Given instruction ▸
Write out every line of the listing below without any changes.

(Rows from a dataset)
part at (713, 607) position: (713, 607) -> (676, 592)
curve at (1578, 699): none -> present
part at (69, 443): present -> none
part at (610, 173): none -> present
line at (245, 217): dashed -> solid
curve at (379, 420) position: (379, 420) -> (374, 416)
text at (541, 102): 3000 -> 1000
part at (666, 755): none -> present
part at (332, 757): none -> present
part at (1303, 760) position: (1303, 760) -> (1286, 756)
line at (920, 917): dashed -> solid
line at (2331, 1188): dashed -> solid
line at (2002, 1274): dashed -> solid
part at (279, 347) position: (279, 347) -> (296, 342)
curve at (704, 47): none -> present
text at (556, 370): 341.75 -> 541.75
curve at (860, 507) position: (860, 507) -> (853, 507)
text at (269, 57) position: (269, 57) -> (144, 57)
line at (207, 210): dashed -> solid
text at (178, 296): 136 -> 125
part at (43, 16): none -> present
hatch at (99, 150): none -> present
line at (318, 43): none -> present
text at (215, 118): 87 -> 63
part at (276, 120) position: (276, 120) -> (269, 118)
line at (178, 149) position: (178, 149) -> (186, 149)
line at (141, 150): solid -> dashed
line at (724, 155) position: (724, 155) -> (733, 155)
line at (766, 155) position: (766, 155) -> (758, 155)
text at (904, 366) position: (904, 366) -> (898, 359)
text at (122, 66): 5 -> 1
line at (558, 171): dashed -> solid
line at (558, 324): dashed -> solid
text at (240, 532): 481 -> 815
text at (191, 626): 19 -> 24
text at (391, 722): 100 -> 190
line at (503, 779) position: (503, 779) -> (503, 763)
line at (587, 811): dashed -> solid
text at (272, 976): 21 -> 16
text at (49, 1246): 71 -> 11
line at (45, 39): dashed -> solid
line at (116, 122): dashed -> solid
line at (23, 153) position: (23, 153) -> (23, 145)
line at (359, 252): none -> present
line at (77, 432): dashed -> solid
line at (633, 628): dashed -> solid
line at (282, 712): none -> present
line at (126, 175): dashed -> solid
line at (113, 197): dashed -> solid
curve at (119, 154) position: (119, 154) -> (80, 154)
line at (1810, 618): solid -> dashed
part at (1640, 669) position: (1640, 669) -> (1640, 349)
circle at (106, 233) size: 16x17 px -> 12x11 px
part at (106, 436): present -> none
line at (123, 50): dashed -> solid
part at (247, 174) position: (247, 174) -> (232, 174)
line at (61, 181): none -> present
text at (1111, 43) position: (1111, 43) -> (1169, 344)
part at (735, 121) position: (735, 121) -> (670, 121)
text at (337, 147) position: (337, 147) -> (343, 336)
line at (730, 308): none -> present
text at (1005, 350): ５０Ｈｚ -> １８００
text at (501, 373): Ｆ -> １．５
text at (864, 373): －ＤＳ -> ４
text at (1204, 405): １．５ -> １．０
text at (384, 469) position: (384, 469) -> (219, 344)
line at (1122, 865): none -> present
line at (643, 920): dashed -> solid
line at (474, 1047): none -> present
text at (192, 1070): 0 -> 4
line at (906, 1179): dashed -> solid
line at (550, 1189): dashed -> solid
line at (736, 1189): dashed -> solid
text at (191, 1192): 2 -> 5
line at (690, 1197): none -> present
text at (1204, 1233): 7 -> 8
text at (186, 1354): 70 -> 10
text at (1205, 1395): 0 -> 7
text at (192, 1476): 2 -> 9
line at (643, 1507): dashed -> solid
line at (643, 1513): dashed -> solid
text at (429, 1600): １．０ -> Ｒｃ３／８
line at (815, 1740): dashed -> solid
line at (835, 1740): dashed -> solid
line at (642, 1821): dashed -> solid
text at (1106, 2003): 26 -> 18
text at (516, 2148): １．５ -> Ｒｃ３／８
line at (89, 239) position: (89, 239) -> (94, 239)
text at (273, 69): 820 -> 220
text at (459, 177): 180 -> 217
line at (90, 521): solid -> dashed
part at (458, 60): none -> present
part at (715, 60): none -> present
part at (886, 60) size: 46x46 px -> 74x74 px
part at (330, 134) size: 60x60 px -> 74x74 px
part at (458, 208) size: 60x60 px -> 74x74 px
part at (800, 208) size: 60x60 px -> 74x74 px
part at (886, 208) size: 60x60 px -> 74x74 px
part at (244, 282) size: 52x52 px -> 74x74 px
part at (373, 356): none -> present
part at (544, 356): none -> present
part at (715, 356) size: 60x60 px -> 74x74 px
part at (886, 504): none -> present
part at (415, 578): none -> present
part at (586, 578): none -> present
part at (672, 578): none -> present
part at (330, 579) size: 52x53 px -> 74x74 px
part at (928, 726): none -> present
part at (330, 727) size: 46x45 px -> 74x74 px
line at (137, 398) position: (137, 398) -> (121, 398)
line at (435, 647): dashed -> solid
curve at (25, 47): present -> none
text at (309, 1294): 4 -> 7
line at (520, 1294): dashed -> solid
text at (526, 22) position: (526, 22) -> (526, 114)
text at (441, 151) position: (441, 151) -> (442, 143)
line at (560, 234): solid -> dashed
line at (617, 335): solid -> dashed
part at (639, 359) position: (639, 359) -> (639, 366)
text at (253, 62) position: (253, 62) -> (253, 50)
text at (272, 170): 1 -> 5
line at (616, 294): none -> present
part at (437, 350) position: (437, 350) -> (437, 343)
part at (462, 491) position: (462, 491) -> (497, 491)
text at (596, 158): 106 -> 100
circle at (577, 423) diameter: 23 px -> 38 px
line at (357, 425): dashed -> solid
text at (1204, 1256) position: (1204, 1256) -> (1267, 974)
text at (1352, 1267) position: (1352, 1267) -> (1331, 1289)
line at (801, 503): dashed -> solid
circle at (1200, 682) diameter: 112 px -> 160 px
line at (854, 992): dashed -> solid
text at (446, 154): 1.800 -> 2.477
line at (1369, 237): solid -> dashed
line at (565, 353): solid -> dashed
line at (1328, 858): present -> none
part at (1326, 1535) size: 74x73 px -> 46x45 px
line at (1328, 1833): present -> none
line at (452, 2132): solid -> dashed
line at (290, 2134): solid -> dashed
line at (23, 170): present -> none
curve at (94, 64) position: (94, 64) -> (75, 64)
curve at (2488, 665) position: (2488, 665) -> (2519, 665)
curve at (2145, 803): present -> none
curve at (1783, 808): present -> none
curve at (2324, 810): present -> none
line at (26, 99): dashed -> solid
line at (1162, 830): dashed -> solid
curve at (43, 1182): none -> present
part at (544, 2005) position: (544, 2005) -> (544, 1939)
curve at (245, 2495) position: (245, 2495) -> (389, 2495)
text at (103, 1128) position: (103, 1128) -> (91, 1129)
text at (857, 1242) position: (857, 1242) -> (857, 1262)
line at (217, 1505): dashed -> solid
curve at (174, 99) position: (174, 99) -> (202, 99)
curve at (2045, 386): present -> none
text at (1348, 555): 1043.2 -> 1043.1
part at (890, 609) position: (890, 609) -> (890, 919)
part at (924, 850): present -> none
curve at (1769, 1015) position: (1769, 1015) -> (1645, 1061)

Correct response ▸
part at (713, 607) position: (713, 607) -> (676, 592)
curve at (1578, 699): none -> present
part at (69, 443): present -> none
part at (610, 173): none -> present
line at (245, 217): dashed -> solid
curve at (379, 420) position: (379, 420) -> (374, 416)
text at (541, 102): 3000 -> 1000
part at (666, 755): none -> present
part at (332, 757): none -> present
part at (1303, 760) position: (1303, 760) -> (1286, 756)
line at (920, 917): dashed -> solid
line at (2331, 1188): dashed -> solid
line at (2002, 1274): dashed -> solid
part at (279, 347) position: (279, 347) -> (296, 342)
curve at (704, 47): none -> present
text at (556, 370): 341.75 -> 541.75
curve at (860, 507) position: (860, 507) -> (853, 507)
text at (269, 57) position: (269, 57) -> (144, 57)
line at (207, 210): dashed -> solid
text at (178, 296): 136 -> 125
part at (43, 16): none -> present
hatch at (99, 150): none -> present
line at (318, 43): none -> present
text at (215, 118): 87 -> 63
part at (276, 120) position: (276, 120) -> (269, 118)
line at (178, 149) position: (178, 149) -> (186, 149)
line at (141, 150): solid -> dashed
line at (724, 155) position: (724, 155) -> (733, 155)
line at (766, 155) position: (766, 155) -> (758, 155)
text at (904, 366) position: (904, 366) -> (898, 359)
text at (122, 66): 5 -> 1
line at (558, 171): dashed -> solid
line at (558, 324): dashed -> solid
text at (240, 532): 481 -> 815
text at (191, 626): 19 -> 24
text at (391, 722): 100 -> 190
line at (503, 779) position: (503, 779) -> (503, 763)
line at (587, 811): dashed -> solid
text at (272, 976): 21 -> 16
text at (49, 1246): 71 -> 11
line at (45, 39): dashed -> solid
line at (116, 122): dashed -> solid
line at (23, 153) position: (23, 153) -> (23, 145)
line at (359, 252): none -> present
line at (77, 432): dashed -> solid
line at (633, 628): dashed -> solid
line at (282, 712): none -> present
line at (126, 175): dashed -> solid
line at (113, 197): dashed -> solid
curve at (119, 154) position: (119, 154) -> (80, 154)
line at (1810, 618): solid -> dashed
part at (1640, 669) position: (1640, 669) -> (1640, 349)
circle at (106, 233) size: 16x17 px -> 12x11 px
part at (106, 436): present -> none
line at (123, 50): dashed -> solid
part at (247, 174) position: (247, 174) -> (232, 174)
line at (61, 181): none -> present
text at (1111, 43) position: (1111, 43) -> (1169, 344)
part at (735, 121) position: (735, 121) -> (670, 121)
text at (337, 147) position: (337, 147) -> (343, 336)
line at (730, 308): none -> present
text at (1005, 350): ５０Ｈｚ -> １８００
text at (501, 373): Ｆ -> １．５
text at (864, 373): －ＤＳ -> ４
text at (1204, 405): １．５ -> １．０
text at (384, 469) position: (384, 469) -> (219, 344)
line at (1122, 865): none -> present
line at (643, 920): dashed -> solid
line at (474, 1047): none -> present
text at (192, 1070): 0 -> 4
line at (906, 1179): dashed -> solid
line at (550, 1189): dashed -> solid
line at (736, 1189): dashed -> solid
text at (191, 1192): 2 -> 5
line at (690, 1197): none -> present
text at (1204, 1233): 7 -> 8
text at (186, 1354): 70 -> 10
text at (1205, 1395): 0 -> 7
text at (192, 1476): 2 -> 9
line at (643, 1507): dashed -> solid
line at (643, 1513): dashed -> solid
text at (429, 1600): １．０ -> Ｒｃ３／８
line at (815, 1740): dashed -> solid
line at (835, 1740): dashed -> solid
line at (642, 1821): dashed -> solid
text at (1106, 2003): 26 -> 18
text at (516, 2148): １．５ -> Ｒｃ３／８
line at (89, 239) position: (89, 239) -> (94, 239)
text at (273, 69): 820 -> 220
text at (459, 177): 180 -> 217
line at (90, 521): solid -> dashed
part at (458, 60): none -> present
part at (715, 60): none -> present
part at (886, 60) size: 46x46 px -> 74x74 px
part at (330, 134) size: 60x60 px -> 74x74 px
part at (458, 208) size: 60x60 px -> 74x74 px
part at (800, 208) size: 60x60 px -> 74x74 px
part at (886, 208) size: 60x60 px -> 74x74 px
part at (244, 282) size: 52x52 px -> 74x74 px
part at (373, 356): none -> present
part at (544, 356): none -> present
part at (715, 356) size: 60x60 px -> 74x74 px
part at (886, 504): none -> present
part at (415, 578): none -> present
part at (586, 578): none -> present
part at (672, 578): none -> present
part at (330, 579) size: 52x53 px -> 74x74 px
part at (928, 726): none -> present
part at (330, 727) size: 46x45 px -> 74x74 px
line at (137, 398) position: (137, 398) -> (121, 398)
line at (435, 647): dashed -> solid
curve at (25, 47): present -> none
text at (309, 1294): 4 -> 7
line at (520, 1294): dashed -> solid
text at (526, 22) position: (526, 22) -> (526, 114)
text at (441, 151) position: (441, 151) -> (442, 143)
line at (560, 234): solid -> dashed
line at (617, 335): solid -> dashed
part at (639, 359) position: (639, 359) -> (639, 366)
text at (253, 62) position: (253, 62) -> (253, 50)
text at (272, 170): 1 -> 5
line at (616, 294): none -> present
part at (437, 350) position: (437, 350) -> (437, 343)
part at (462, 491) position: (462, 491) -> (497, 491)
text at (596, 158): 106 -> 100
circle at (577, 423) diameter: 23 px -> 38 px
line at (357, 425): dashed -> solid
text at (1204, 1256) position: (1204, 1256) -> (1267, 974)
text at (1352, 1267) position: (1352, 1267) -> (1331, 1289)
line at (801, 503): dashed -> solid
circle at (1200, 682) diameter: 112 px -> 160 px
line at (854, 992): dashed -> solid
text at (446, 154): 1.800 -> 2.477
line at (1369, 237): solid -> dashed
line at (565, 353): solid -> dashed
line at (1328, 858): present -> none
part at (1326, 1535) size: 74x73 px -> 46x45 px
line at (1328, 1833): present -> none
line at (452, 2132): solid -> dashed
line at (290, 2134): solid -> dashed
line at (23, 170): present -> none
curve at (94, 64) position: (94, 64) -> (75, 64)
curve at (2488, 665) position: (2488, 665) -> (2519, 665)
curve at (2145, 803): present -> none
curve at (1783, 808): present -> none
curve at (2324, 810): present -> none
line at (26, 99): dashed -> solid
line at (1162, 830): dashed -> solid
curve at (43, 1182): none -> present
part at (544, 2005) position: (544, 2005) -> (544, 1939)
curve at (245, 2495) position: (245, 2495) -> (389, 2495)
text at (103, 1128) position: (103, 1128) -> (91, 1129)
text at (857, 1242) position: (857, 1242) -> (857, 1262)
line at (217, 1505): dashed -> solid
curve at (174, 99) position: (174, 99) -> (202, 99)
curve at (2045, 386): present -> none
text at (1348, 555): 1043.2 -> 1043.1
part at (890, 609) position: (890, 609) -> (890, 919)
part at (924, 850): present -> none
curve at (1769, 1015) position: (1769, 1015) -> (1645, 1061)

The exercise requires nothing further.